• [PROVIDED DATA]
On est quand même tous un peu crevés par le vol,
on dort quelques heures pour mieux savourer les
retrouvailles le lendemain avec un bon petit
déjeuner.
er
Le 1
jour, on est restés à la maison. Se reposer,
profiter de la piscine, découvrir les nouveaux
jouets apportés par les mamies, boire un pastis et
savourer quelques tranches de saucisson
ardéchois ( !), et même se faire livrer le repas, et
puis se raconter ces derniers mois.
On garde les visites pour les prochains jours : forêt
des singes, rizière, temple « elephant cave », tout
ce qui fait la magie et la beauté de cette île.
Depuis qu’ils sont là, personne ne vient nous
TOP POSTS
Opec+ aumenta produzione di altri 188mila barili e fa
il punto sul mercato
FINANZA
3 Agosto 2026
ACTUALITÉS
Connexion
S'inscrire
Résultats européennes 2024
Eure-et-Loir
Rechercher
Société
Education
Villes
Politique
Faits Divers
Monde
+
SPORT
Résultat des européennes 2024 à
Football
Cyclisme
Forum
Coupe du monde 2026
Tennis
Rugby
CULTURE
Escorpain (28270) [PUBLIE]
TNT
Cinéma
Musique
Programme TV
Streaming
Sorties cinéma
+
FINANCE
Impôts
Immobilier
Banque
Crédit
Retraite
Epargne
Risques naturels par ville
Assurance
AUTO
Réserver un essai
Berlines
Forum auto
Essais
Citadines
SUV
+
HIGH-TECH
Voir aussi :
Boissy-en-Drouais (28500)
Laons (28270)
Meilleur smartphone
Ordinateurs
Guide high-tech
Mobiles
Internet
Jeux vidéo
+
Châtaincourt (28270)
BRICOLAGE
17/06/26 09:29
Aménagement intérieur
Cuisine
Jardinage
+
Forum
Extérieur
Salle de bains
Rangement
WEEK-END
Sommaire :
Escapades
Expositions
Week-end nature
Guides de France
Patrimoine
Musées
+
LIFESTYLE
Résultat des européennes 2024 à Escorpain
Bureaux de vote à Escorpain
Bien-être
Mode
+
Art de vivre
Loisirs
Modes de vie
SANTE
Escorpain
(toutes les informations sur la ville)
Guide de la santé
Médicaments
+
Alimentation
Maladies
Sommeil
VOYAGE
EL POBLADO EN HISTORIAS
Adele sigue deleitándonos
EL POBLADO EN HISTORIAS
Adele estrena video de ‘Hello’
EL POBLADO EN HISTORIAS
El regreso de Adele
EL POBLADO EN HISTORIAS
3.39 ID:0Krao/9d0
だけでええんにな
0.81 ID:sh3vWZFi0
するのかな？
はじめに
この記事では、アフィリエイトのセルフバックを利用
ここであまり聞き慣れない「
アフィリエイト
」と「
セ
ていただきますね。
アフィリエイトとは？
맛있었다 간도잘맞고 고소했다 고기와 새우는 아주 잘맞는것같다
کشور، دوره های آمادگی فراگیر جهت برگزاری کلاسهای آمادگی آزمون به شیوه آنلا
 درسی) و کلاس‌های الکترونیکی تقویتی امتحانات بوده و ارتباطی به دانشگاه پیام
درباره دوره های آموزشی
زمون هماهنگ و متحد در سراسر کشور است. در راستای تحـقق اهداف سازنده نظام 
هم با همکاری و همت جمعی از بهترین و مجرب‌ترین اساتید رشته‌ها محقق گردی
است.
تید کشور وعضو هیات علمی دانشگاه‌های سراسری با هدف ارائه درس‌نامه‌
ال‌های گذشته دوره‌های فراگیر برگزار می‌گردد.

• [PROBLEM TO WORK ON] Reproduce the data above verbatim, starting at its first line and ending at the line that contains "profiter de la", with both of those lines included.

• [ANSWER SPACE]
On est quand même tous un peu crevés par le vol,
on dort quelques heures pour mieux savourer les
retrouvailles le lendemain avec un bon petit
déjeuner.
er
Le 1
jour, on est restés à la maison. Se reposer,
profiter de la piscine, découvrir les nouveaux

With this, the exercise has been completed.